:: Page extract ::
********

In this context, I think it's clear that the word "any" means "all." This is consistent with definition 1b from Merriam-Webster's entry on "ANY":

: EVERY —used to indicate one selected without restriction

Any child would know that.

In your sample text, the phrase used is "any cars," although it would have the same meaning if it said "any car," in which case "any car" would mean "every car" in line with Merriam-Webster above. ("Every" is restricted to singular usage, even when the meaning is similar to "all.")

Cambridge Dictionary's grammar guide calls this the "strong form" of the word "any," which carries the meaning of "it does not matter which." They give as examples:

We could choose any colours we wanted.

(Meaning: "All" colors were available for choosing.)

When you make a late booking, you don’t know where you’re going to go, do you? It could be any destination.

********

:: Requests ::
A: Decide whether each statement agrees with the usage note on "any". For each, answer yes or no and quote the deciding words. (i) "Every" can only be used in the singular. (ii) The sample text uses the phrase "any car". (iii) Cambridge Dictionary's grammar guide calls this the "weak form" of "any".
B: In the usage note on "any", list every distinct noun that comes directly after the word "any".
C: Carry on the usage note on "any" from the point where it stops.
The items that come next have no connection to the usage note on "any".

********

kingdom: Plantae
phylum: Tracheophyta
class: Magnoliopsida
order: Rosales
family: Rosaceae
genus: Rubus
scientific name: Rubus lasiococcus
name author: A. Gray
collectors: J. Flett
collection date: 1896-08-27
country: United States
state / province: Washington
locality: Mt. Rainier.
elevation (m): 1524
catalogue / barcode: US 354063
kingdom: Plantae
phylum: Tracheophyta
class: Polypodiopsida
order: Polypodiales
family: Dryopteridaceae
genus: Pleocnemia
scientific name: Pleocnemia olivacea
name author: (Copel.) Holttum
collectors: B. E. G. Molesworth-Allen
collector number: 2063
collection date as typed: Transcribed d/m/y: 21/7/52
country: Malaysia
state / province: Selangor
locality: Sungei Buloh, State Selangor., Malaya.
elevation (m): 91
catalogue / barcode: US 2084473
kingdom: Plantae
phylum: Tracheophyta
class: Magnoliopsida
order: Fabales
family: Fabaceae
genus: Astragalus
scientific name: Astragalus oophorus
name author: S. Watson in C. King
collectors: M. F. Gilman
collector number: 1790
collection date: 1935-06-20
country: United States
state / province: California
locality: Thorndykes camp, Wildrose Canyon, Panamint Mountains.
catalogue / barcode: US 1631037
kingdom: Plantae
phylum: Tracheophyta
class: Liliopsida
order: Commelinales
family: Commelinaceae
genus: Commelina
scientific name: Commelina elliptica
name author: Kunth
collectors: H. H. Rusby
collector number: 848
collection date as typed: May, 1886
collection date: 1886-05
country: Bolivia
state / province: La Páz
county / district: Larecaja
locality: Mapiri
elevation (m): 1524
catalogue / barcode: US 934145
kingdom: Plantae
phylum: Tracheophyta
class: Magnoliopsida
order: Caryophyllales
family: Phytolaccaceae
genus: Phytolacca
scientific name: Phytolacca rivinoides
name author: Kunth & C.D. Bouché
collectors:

********

:: Responses to the exercise ::
A:
(i) Yes: "("Every" is restricted to singular usage"
(ii) No: "the phrase used is "any cars,""
(iii) No: "calls this the "strong form" of the word "any,""

B: child, cars, car, colours, destination

C:
(Meaning: "All" destinations are applicable to this discussion. There are no destinations that are exceptions to this statement.)

In other words, "any cars" means that no matter which cars are selected for consideration, they must follow the requirements listed. In my mind, the meaning of "any" in this type of case is similar to saying that if you hypothetically did a spot check and selected a car at random that fit that description, then that car would need to follow the requirements listed -- and you have to imagine that the spot check could be repeated an infinite number of times, such that all of the cars that match the description would eventually be checked in the spot check.